◆ 対談記事:
►
対談・命と暮らしを守る『協同組合』は一体─JAに期待する(農業協同組合新聞)
2017年10月30日:農業協同組合新聞
『農業協同組合新聞』2017年10月30日号の特集「『農協改革』を乗り越えて─農業協同組合生きる 明日への挑戦」に、東京大学の鈴木宣弘教授と生活クラブ連合会の加藤好一会長の対談記事が掲載されました。同紙の許可をいただき、全文を転載します。
対談・命と暮らしを守る『協同組合』は一体――JAに期待する
◆分断策に乗らない
鈴木 加藤会長は「農協改革」をはじめとするこの間の政策の本質をどう捉えていますか。
加藤 農協改革はもちろん問題ですが、いろいろな話が一気に出てきたことを問題にしなければなりません。TPPと農協改革は一体でした。
それとともに、私が感じてきたことは消費者とは何者かということです。私に対し、生協なんだから消費者の立場で発言してくれという注文が時にあるのですが、消費者といってもさまざまです。
たとえば私たちは長年、飼料用米の取り組みを進めてきましたが、ここにきて全国的な取り組みが進み下落していた主食用米の価格が一定程度回復してきました。ところが、米の価格が上がり消費者の利益にはならないという報道もある。
◄
◆ 情報の活用:
**a)** 対談記事のうち、「対談・命と暮らしを守る『協同組合』は一体─JAに期待する(農業協同組合新聞)」を含む語句で始まり「費者といってもさまざまです。」で終わる部分を引用しなさい。
**b)** 対談記事で、加藤会長はTPPと何が一体だったと述べているか。
**c)** 対談記事の「TPPと農協改革は一体でした。」という文を英語に訳しなさい。
このあとに並ぶ行は、ここでは使いません。

◆ 利用可能なデータ:
►
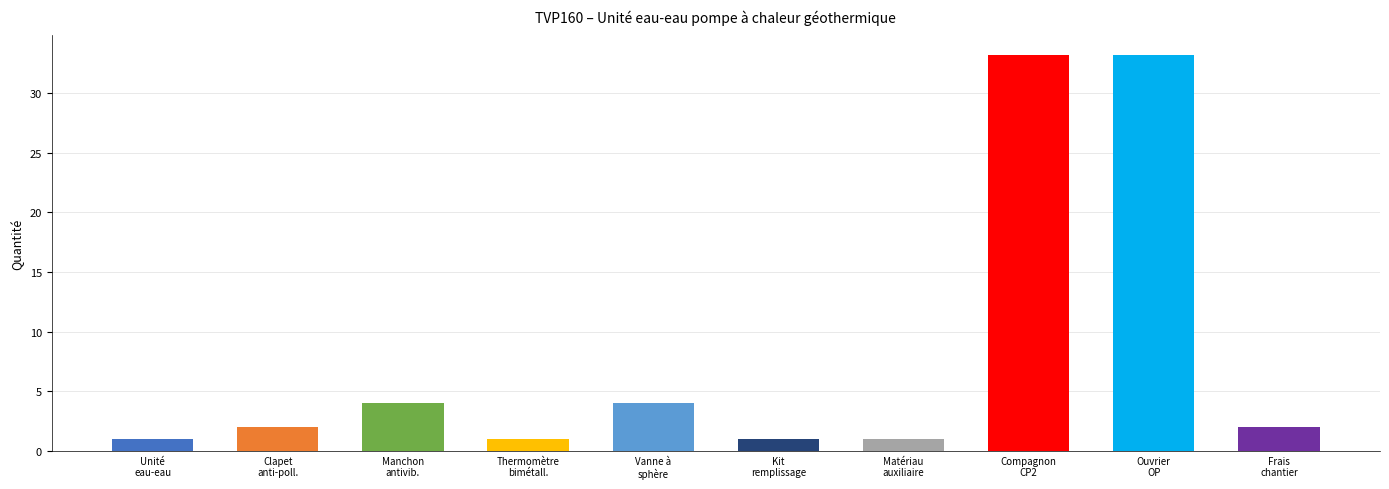

What is the difference between the second highest and second lowest values?

32.2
◄
◆ 解答例:
**a)**
対談・命と暮らしを守る『協同組合』は一体─JAに期待する(農業協同組合新聞)
2017年10月30日:農業協同組合新聞
『農業協同組合新聞』2017年10月30日号の特集「『農協改革』を乗り越えて─農業協同組合生きる 明日への挑戦」に、東京大学の鈴木宣弘教授と生活クラブ連合会の加藤好一会長の対談記事が掲載されました。同紙の許可をいただき、全文を転載します。
対談・命と暮らしを守る『協同組合』は一体――JAに期待する
◆分断策に乗らない
鈴木 加藤会長は「農協改革」をはじめとするこの間の政策の本質をどう捉えていますか。
加藤 農協改革はもちろん問題ですが、いろいろな話が一気に出てきたことを問題にしなければなりません。TPPと農協改革は一体でした。
それとともに、私が感じてきたことは消費者とは何者かということです。私に対し、生協なんだから消費者の立場で発言してくれという注文が時にあるのですが、消費者といってもさまざまです。

**b)** 農協改革です。

**c)** The TPP and the agricultural cooperative reform were one and the same.